** Opening DATA FOR THIS EXERCISE block **
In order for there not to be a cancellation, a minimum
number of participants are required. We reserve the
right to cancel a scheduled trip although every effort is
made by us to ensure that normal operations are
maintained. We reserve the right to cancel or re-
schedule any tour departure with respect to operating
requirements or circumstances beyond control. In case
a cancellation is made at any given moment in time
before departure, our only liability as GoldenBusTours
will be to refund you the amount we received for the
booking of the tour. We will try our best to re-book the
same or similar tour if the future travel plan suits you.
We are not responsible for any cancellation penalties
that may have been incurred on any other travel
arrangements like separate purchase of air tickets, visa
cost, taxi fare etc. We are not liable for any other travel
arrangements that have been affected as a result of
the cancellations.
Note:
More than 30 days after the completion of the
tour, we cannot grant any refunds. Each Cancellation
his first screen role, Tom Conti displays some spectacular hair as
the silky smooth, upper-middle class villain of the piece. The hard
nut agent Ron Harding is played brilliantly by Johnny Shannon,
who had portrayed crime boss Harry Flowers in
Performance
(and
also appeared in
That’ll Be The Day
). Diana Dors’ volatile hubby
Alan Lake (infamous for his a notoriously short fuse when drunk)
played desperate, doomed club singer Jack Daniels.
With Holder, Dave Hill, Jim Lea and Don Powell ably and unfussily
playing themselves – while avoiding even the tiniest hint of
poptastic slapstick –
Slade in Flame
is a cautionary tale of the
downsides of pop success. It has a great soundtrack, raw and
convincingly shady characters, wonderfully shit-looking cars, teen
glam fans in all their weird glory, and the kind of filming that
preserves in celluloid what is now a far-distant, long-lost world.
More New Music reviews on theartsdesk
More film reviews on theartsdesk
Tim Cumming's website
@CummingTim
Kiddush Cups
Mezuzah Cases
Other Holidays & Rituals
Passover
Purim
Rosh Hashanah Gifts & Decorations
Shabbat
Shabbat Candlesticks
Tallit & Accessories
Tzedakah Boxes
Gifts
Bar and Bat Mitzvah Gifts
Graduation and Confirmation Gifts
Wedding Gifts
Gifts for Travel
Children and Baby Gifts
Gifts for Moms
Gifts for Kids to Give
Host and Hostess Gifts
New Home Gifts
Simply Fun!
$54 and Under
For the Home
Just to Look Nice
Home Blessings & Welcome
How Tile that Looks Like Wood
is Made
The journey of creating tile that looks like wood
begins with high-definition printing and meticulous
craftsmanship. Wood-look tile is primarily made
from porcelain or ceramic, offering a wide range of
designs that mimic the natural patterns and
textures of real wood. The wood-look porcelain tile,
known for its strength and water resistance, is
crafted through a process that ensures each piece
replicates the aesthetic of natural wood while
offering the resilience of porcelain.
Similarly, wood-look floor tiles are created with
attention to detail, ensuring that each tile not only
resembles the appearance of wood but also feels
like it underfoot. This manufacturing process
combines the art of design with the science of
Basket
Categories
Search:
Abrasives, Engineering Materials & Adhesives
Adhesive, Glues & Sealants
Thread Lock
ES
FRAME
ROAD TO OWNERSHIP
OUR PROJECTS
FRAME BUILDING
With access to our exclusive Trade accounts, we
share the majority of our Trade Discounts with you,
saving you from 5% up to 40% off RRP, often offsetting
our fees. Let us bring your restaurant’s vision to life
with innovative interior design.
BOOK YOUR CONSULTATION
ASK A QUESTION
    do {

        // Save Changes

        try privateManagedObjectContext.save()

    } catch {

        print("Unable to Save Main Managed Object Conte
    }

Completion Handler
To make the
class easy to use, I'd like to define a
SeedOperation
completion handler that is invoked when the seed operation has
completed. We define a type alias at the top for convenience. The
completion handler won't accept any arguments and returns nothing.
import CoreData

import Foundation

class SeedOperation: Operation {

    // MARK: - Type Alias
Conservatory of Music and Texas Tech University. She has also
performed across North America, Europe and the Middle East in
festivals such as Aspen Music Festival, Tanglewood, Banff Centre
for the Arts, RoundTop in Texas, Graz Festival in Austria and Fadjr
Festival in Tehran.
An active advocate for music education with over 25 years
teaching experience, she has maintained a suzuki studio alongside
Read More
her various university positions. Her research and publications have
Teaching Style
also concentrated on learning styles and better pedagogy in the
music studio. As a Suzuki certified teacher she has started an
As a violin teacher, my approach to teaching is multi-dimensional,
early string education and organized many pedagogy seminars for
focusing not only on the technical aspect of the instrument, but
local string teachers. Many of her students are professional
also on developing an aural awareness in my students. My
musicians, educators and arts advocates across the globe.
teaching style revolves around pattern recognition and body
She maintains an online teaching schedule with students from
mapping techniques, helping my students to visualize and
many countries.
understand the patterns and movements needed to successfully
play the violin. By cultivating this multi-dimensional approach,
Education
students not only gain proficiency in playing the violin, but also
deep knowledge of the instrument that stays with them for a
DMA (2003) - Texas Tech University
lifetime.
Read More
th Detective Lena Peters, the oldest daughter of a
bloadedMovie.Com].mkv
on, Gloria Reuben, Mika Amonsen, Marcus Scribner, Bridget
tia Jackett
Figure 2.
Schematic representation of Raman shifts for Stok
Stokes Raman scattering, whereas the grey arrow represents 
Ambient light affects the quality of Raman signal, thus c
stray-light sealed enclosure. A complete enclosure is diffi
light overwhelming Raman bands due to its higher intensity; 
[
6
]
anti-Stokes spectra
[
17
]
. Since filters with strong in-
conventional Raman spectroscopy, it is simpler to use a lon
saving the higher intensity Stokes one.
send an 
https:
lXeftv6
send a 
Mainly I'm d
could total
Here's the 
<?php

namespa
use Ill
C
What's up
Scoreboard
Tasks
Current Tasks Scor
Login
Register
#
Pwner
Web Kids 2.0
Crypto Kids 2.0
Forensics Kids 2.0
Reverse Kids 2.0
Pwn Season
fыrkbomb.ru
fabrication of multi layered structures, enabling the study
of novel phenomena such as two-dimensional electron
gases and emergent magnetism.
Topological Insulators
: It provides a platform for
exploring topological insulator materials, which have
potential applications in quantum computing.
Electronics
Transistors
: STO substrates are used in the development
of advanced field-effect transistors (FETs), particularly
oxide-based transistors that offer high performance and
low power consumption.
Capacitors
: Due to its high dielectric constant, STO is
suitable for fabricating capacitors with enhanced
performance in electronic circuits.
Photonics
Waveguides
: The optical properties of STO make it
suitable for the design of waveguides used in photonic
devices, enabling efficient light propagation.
** Closing DATA FOR THIS EXERCISE block **
TASK GOAL - Please repeat the records word for word, from the very beginning through the line that contains "requirements or circumstances", and stop there.

ANSWER TO THE PROBLEM -
In order for there not to be a cancellation, a minimum
number of participants are required. We reserve the
right to cancel a scheduled trip although every effort is
made by us to ensure that normal operations are
maintained. We reserve the right to cancel or re-
schedule any tour departure with respect to operating
requirements or circumstances beyond control. In case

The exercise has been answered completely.